> **WHAT YOU NEED TO DO**:
In the records that follow, find each line with "because" and pull it out.

Segment Start: SUPPLIED RECORDS

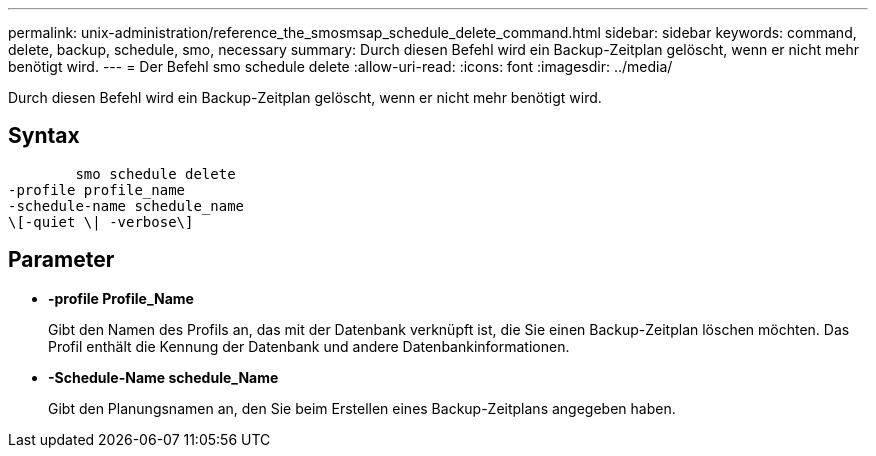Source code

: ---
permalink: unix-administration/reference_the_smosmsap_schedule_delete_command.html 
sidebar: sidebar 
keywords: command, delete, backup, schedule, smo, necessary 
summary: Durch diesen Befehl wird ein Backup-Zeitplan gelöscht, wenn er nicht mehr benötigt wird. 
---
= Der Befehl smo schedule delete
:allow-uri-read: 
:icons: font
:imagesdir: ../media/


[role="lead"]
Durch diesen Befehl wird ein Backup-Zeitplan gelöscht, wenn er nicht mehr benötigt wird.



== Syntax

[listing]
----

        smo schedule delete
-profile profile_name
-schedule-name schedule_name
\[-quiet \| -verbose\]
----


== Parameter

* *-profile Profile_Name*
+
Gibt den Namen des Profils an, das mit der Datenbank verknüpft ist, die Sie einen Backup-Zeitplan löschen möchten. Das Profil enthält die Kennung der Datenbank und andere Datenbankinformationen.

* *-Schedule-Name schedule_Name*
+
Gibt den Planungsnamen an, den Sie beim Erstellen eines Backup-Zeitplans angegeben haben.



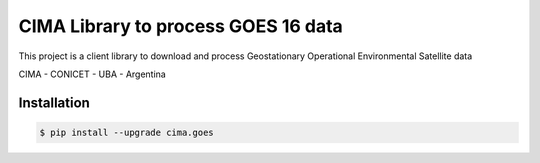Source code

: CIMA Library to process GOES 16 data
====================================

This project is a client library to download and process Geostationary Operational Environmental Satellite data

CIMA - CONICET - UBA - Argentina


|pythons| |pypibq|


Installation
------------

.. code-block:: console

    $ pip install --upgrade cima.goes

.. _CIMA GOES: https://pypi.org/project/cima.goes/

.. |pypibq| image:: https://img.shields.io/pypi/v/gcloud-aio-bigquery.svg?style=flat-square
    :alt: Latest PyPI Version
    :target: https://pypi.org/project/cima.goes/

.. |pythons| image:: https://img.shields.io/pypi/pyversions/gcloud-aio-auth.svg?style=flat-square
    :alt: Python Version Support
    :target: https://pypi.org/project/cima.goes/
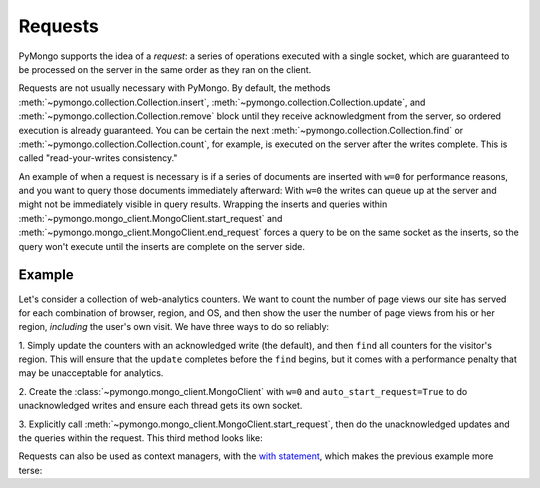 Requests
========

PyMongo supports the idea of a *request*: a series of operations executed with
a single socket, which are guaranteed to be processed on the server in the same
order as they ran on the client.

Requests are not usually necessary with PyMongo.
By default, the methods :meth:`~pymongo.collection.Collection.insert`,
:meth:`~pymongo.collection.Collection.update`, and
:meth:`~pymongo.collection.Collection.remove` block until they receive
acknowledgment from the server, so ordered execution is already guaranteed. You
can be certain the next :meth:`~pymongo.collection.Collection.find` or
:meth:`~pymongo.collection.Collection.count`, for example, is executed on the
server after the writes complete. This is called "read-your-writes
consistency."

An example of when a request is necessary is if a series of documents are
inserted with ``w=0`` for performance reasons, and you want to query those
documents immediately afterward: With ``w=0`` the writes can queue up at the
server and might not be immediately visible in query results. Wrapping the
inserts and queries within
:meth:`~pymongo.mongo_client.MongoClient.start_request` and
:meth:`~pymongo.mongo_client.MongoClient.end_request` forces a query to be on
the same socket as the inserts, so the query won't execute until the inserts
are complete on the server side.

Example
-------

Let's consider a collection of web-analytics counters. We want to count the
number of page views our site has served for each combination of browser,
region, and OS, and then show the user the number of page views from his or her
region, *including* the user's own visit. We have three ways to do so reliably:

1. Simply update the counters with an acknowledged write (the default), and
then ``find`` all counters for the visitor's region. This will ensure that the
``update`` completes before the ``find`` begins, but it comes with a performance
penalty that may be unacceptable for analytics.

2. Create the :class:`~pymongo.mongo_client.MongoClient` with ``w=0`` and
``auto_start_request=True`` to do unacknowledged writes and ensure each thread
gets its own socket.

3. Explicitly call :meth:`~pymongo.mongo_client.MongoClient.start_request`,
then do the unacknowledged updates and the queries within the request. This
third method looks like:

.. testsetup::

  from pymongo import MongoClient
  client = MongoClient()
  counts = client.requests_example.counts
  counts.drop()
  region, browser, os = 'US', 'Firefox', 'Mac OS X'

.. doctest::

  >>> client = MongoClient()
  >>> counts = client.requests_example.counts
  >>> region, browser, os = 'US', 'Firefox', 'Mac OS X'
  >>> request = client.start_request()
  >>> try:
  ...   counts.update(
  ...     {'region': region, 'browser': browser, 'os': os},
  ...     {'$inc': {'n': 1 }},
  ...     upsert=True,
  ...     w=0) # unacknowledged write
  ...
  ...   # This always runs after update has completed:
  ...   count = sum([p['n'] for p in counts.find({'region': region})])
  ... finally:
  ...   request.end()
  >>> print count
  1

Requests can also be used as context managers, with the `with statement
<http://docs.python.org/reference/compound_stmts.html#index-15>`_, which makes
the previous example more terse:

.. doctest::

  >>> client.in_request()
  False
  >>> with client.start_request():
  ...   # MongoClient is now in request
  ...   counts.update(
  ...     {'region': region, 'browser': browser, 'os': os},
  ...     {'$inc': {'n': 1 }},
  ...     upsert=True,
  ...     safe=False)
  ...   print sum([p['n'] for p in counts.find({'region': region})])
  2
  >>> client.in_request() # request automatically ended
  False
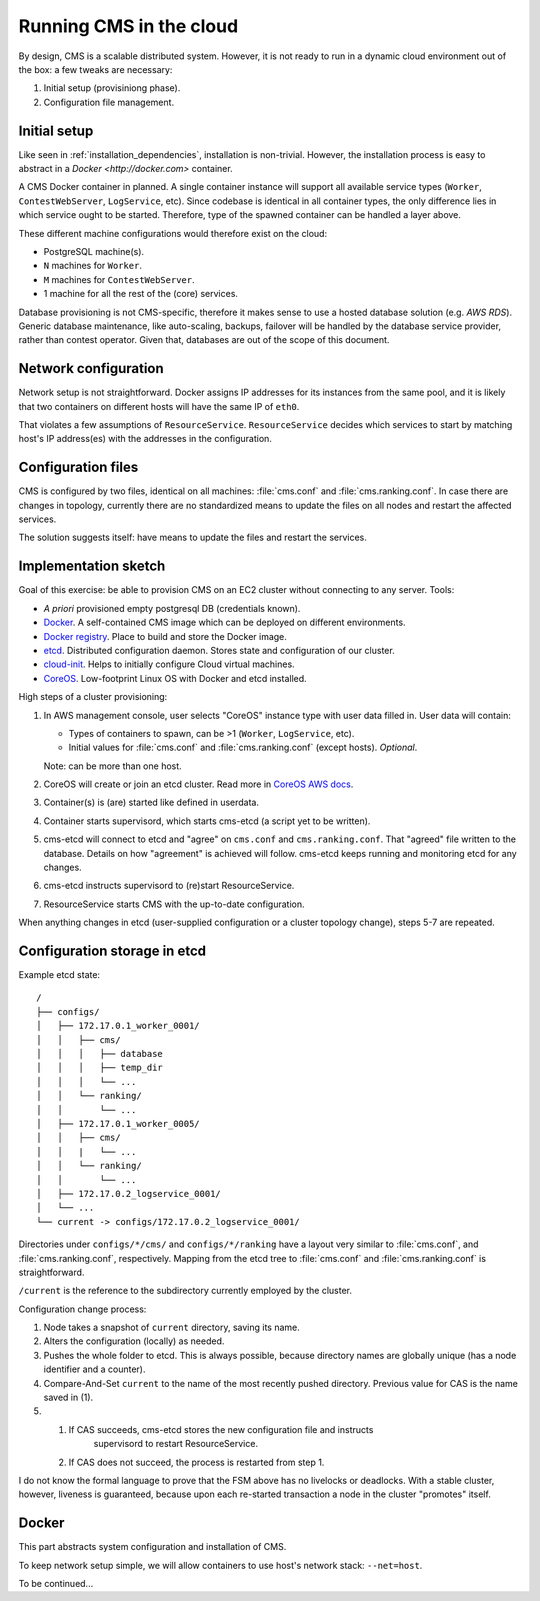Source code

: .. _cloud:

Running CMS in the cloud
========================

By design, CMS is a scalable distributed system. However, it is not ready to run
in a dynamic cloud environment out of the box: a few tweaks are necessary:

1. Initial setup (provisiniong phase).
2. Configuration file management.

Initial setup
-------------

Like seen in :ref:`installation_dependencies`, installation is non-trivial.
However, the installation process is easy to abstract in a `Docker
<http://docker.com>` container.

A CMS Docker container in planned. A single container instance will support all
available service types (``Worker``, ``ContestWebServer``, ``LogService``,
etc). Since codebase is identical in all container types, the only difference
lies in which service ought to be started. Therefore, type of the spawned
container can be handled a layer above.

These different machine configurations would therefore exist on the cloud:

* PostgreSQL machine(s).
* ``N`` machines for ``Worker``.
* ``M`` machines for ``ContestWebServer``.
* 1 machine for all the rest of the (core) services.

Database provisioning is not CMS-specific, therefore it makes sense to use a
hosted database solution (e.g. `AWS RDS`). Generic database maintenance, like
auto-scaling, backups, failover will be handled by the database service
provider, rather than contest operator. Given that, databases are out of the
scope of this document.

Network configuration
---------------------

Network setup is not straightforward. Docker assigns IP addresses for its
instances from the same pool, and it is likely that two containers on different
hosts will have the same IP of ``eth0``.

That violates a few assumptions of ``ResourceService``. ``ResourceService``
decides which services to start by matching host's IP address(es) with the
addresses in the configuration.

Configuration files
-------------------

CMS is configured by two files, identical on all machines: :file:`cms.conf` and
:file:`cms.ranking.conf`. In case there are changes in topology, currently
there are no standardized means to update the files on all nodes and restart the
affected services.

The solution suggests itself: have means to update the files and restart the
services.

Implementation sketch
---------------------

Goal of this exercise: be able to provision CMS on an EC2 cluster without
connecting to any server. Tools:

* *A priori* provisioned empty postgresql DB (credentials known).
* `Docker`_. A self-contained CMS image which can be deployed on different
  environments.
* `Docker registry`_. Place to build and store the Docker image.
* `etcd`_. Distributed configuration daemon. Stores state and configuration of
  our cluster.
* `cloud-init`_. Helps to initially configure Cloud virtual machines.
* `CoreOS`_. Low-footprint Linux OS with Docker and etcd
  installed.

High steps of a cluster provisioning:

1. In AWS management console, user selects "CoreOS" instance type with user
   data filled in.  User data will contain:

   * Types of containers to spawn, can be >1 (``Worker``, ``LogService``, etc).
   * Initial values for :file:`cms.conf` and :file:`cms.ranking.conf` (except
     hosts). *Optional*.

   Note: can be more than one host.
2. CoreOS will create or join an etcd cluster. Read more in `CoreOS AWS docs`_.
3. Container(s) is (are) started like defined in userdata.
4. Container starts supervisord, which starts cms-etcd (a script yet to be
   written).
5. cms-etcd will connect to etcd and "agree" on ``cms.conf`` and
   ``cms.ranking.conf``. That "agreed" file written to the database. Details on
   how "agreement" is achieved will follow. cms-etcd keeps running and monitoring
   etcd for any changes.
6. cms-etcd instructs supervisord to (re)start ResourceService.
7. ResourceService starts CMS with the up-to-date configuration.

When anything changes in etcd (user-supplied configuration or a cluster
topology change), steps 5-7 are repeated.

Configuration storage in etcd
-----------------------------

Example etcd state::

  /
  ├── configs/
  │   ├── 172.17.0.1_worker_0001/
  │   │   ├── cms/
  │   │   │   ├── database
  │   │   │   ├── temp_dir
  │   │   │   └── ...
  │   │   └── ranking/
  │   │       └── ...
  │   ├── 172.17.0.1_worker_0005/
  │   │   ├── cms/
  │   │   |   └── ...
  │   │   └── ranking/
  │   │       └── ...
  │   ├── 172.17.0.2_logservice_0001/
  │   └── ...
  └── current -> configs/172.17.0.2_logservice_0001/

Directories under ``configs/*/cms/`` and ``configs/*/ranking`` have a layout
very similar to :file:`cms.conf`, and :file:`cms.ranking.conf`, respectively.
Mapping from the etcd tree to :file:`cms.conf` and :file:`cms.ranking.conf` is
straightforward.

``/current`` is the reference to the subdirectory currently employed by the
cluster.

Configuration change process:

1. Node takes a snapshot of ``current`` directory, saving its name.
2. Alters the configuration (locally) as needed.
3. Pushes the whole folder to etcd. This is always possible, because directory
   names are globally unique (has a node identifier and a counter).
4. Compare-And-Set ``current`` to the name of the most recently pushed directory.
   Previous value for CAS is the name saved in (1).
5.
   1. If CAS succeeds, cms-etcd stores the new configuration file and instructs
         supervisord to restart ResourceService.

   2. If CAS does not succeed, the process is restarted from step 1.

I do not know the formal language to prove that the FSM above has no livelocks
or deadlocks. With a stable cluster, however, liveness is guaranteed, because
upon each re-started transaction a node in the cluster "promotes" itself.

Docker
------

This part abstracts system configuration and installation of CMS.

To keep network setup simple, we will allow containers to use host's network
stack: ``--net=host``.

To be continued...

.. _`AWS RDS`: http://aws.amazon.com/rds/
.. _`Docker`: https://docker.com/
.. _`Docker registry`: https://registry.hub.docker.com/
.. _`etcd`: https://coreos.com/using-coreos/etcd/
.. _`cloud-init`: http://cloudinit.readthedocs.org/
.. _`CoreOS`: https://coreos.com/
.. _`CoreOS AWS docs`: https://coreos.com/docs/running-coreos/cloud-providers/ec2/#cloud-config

Segment End: SUPPLIED RECORDS

> **COMPLETED TASK**:
3. Pushes the whole folder to etcd. This is always possible, because directory
or deadlocks. With a stable cluster, however, liveness is guaranteed, because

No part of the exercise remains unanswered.